Up to a point - s'a difference between editing supposedly straight content (fact-checking, for want of a better) and fucking with somebody's hustle. But you right - "Gravity's Rainbow" for instance, would have been a helluva lot easier to read with all the rocket-fuel riffs removed, but a lesser piece, thinner gruel. (His latest - Bleeding Edge - is disappointing, very clunky sequences supposedly set online circa 2001.)

"Go figger" - I read that and realise that we should all be google-universes unto ourselves; shouldn't need to surf to know what figging means, and where it comes from (from horse-trading to BDSM); that sycophancy means "showing the fig"; what the fig of Spain looked like ("fig to thee, Iceland dog.") All that. Books, and talk, and memory - not fucking google.

Long Live the Ishmaelite Oasis, anyhow. Thanks for keeping it open, Mr Smith.

verge.//

callmeishmael said...

No, thanks for dropping by mr verge.

mongoose said...

And yet, and yet. We sat today and were unable to make something work. I understood that it didn't work and understood what exactly it wasn't doing that I wanted; the other guy understood why what we had wasn't doing that; and then a couple of clicks later and we knew that we were screwed for the day. There'll be no measuring of those few millivolts difference this day, mongoose, my lad. Time for the pub.

Another few clicks - in the pub - and we had an alternative answer. But we knew what we were about - knew what we didn't know - and how, and the how has become the ability to work out where, to look. A cicrcuit has been drawn and tomorrow will see soldering irons and buffers making. And they call it work.
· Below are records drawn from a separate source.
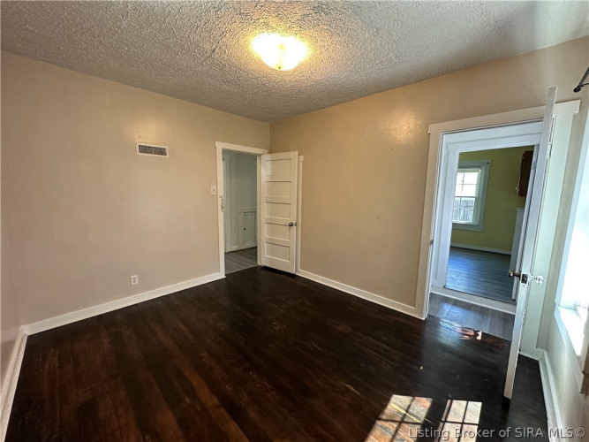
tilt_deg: -6.4
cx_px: 294
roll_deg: -1.4
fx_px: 238
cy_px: 221
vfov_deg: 85.7
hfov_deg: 102.1
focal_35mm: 14
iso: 160
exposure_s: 1/60
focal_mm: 2.22
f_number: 2.2
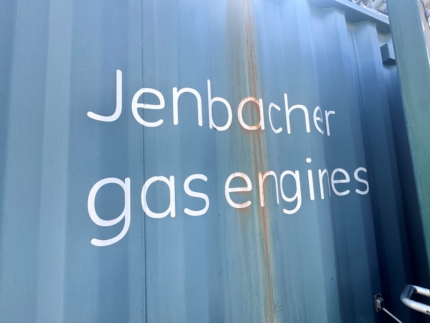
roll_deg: +1.9
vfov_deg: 85.7
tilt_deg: +5.7
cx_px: 215
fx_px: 174
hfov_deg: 102.1
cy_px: 162
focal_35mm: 14
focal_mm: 2.22
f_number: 2.2
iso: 40
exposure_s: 1/299
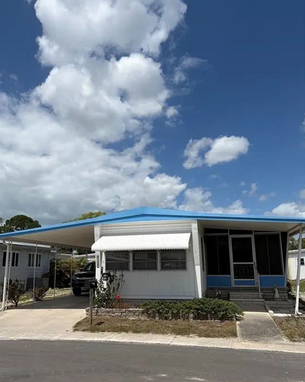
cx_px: 148
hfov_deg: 51.5
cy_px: 201
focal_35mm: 28
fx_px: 316
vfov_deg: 62.2
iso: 50
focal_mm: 5.96
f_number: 1.6
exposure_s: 1/7813
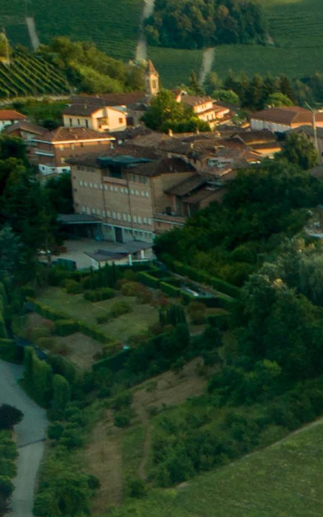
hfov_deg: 4.8
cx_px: 1566
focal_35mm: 234
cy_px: 867
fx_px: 3295
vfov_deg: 8.7
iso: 200
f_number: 5
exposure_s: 1/50
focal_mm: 24
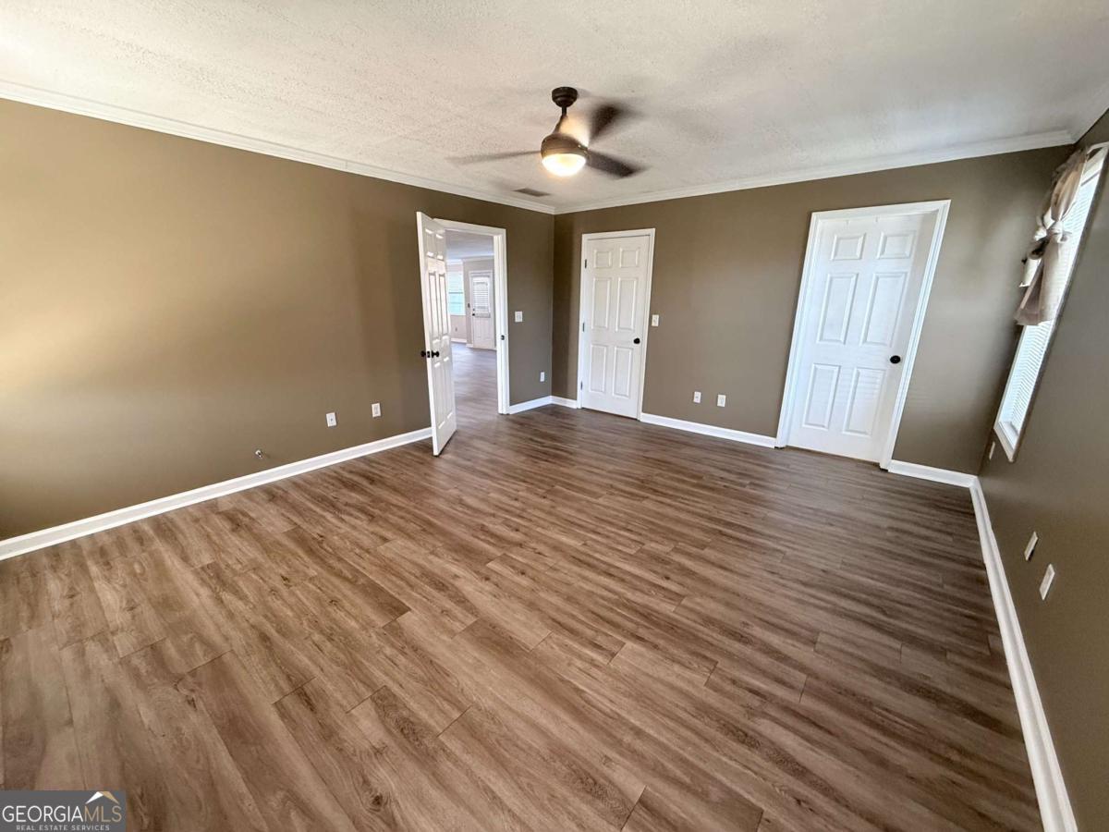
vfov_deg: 85.7
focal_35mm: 14
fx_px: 449
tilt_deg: -14.0
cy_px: 416
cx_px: 554
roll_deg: -0.2
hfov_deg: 102.1
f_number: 2.2
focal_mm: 2.22
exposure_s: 1/60
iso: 320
So it's just a cyber library in the sky. Some of it is worth reading and some of it is even helpful. Occasionally some of it is true. The data itself is just data but its availability is the wonder. What the kids need is the discernment to weigh and the curiosity to keep looking, and wanting to know. That, I think, is in them and always has been, or it isn't and wasn't.

callmeishmael said...

Porn, mr mongoose, they are too young, too hormonal for its random monstrosities, yet too adroit to suffer its banishment; gamb-a-ling, when they have nothing, they have nothing to lose and Oh, the sweet tang of bullying unto suicide. Zuckerberg and Co, I'd put them in jail, for a long time, moral turpitude, outraging public decency, obtaining pecuniary advantage. These wunderkind, people like Mark Zuckerberg and the late Steve OddJobs, we used to call them autistic, freaks, now we worship them. Fuck that shit.

Mark said...

The quest for individuality is what drives people to cover themselves in tattoos and stick lumps of metal in themselves - just like all the other individuals.

callmeishmael said...

They frighten me, those people; if they do that shot to themselves, what would they do to me?